What you have to do
Return all of the entries exactly, but do not include the pictures.

Dataset items
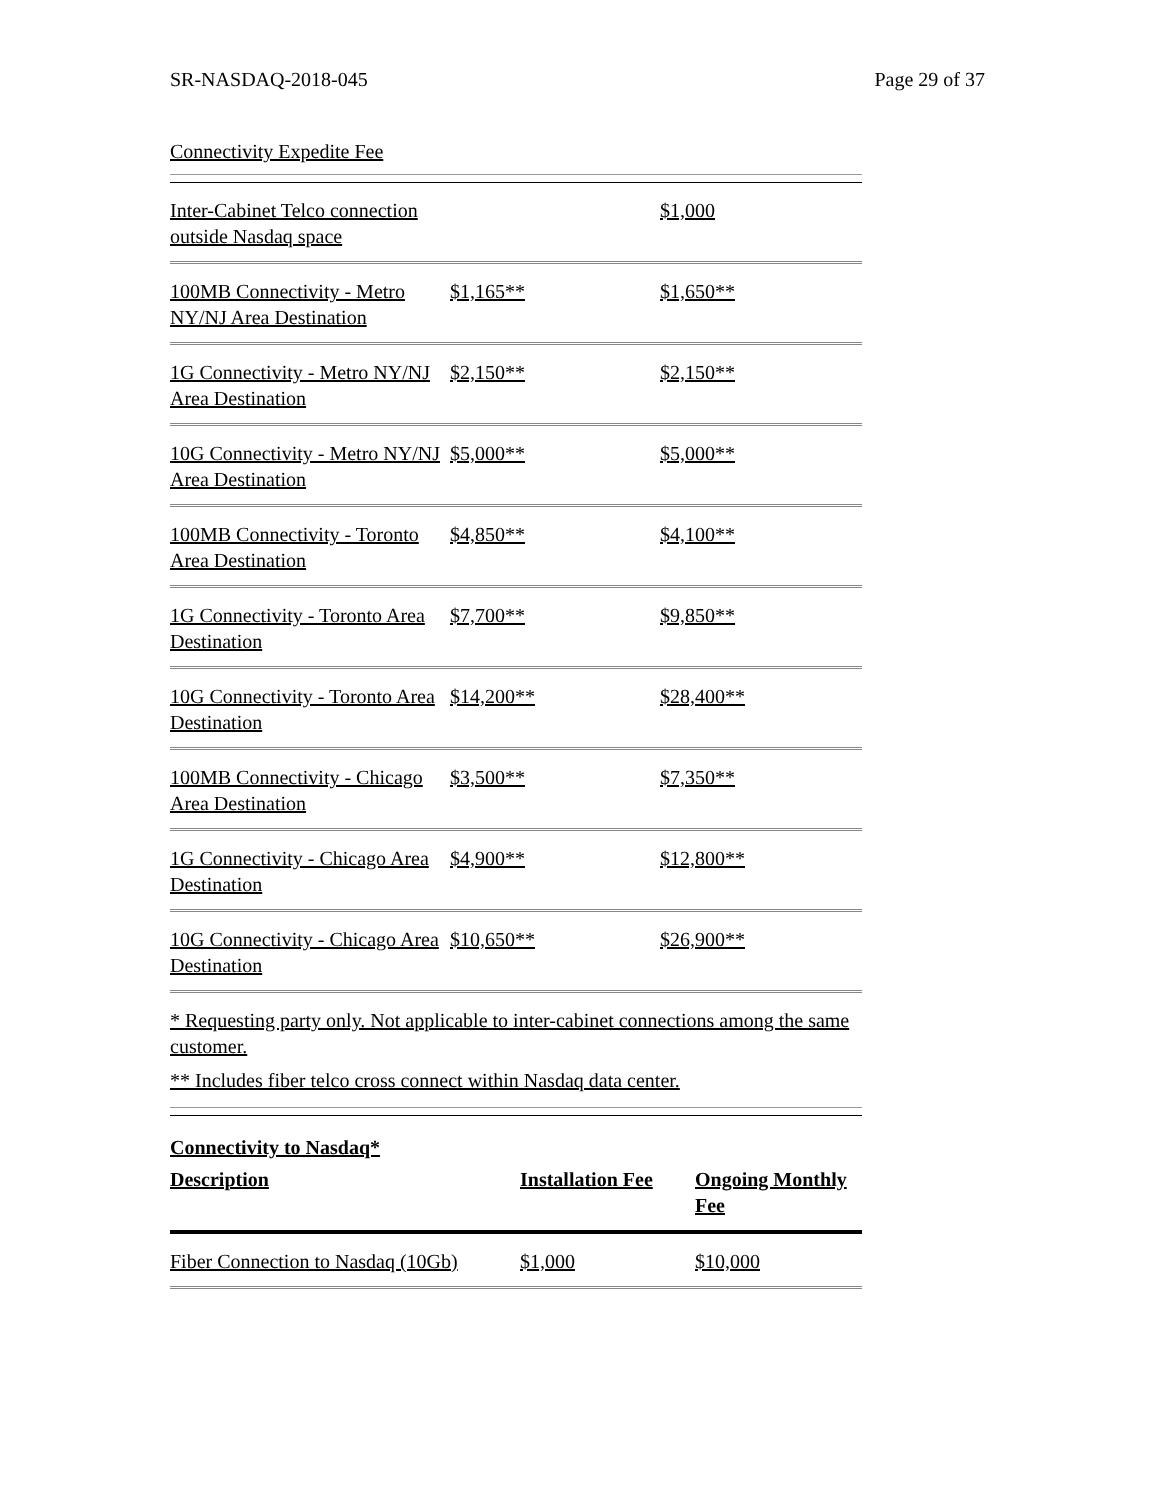SR-NASDAQ-2018-045 Page 29 of 37
Connectivity Expedite Fee
| Inter-Cabinet Telco connection outside Nasdaq space | | $1,000 |
| 100MB Connectivity - Metro NY/NJ Area Destination | $1,165** | $1,650** |
| 1G Connectivity - Metro NY/NJ Area Destination | $2,150** | $2,150** |
| 10G Connectivity - Metro NY/NJ Area Destination | $5,000** | $5,000** |
| 100MB Connectivity - Toronto Area Destination | $4,850** | $4,100** |
| 1G Connectivity - Toronto Area Destination | $7,700** | $9,850** |
| 10G Connectivity - Toronto Area Destination | $14,200** | $28,400** |
| 100MB Connectivity - Chicago Area Destination | $3,500** | $7,350** |
| 1G Connectivity - Chicago Area Destination | $4,900** | $12,800** |
| 10G Connectivity - Chicago Area Destination | $10,650** | $26,900** |
* Requesting party only. Not applicable to inter-cabinet connections among the same customer.
** Includes fiber telco cross connect within Nasdaq data center.
Connectivity to Nasdaq*
| Description | Installation Fee | Ongoing Monthly Fee |
| --- | --- | --- |
| Fiber Connection to Nasdaq (10Gb) | $1,000 | $10,000 |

Answer box
SR-NASDAQ-2018-045 Page 29 of 37
Connectivity Expedite Fee
| Inter-Cabinet Telco connection outside Nasdaq space | | $1,000 |
| 100MB Connectivity - Metro NY/NJ Area Destination | $1,165** | $1,650** |
| 1G Connectivity - Metro NY/NJ Area Destination | $2,150** | $2,150** |
| 10G Connectivity - Metro NY/NJ Area Destination | $5,000** | $5,000** |
| 100MB Connectivity - Toronto Area Destination | $4,850** | $4,100** |
| 1G Connectivity - Toronto Area Destination | $7,700** | $9,850** |
| 10G Connectivity - Toronto Area Destination | $14,200** | $28,400** |
| 100MB Connectivity - Chicago Area Destination | $3,500** | $7,350** |
| 1G Connectivity - Chicago Area Destination | $4,900** | $12,800** |
| 10G Connectivity - Chicago Area Destination | $10,650** | $26,900** |
* Requesting party only. Not applicable to inter-cabinet connections among the same customer.
** Includes fiber telco cross connect within Nasdaq data center.
Connectivity to Nasdaq*
| Description | Installation Fee | Ongoing Monthly Fee |
| --- | --- | --- |
| Fiber Connection to Nasdaq (10Gb) | $1,000 | $10,000 |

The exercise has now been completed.